▶ TEXT SEGMENT
An open source C++ machine learning library targeted towards embedded electronics and robotics.
Fido is a light-weight, open-source, and highly modular C++ machine learning library. The library is targeted towards embedded electronics and robotics. Fido includes implementations of trainable neural networks, reinforcement learning methods, genetic algorithms, and a full-fledged robotic simulator. Fido also comes packaged with a human-trainable robot control system as described in Truell and Gruenstein.
Download and unzip the latest release. Navigate to the Fido directory and run:
$ sudo make install
And you're done! To use Fido, just include Fido/Fido.h
in your C++ code and link /usr/local/lib/fido.a
. For more information please visit the docs.

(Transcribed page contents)
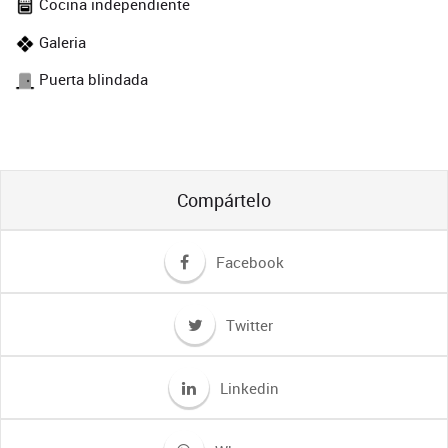
Cocina independiente
Galeria
Puerta blindada
Compártelo
Facebook
Twitter
Linkedin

▶ TASKS TO PERFORM
1 > In the Fido library description, which header file should C++ code include in order to use Fido?
2 > Extend the Fido library description, starting after its final sentence.

▶ ANSWERS PER TASK
1 > Fido/Fido.h

2 >
Here is a quick example of training a neural network using backpropagation. We will train the network to perform linear regression.
net::NeuralNet neuralNetwork = net::NeuralNet(1, 1, 2, 4, "sigmoid");
neuralNetwork.setOutputActivationFunction("simpleLinear");
std::vector< std::vector<double> > input = { {1}, {2}, {5}, {6} };
std::vector< std::vector<double> > correctOutput = { {2}, {4}, {10}, {12} };
net::Backpropagation backprop = net::Backpropagation();
backprop.train(&neuralNetwork, input, correctOutput);
Here is a quick example of generating neural networks using genetic algorithms. We will train the network to perform linear regression.
#include "Fido/GeneticAlgo.h"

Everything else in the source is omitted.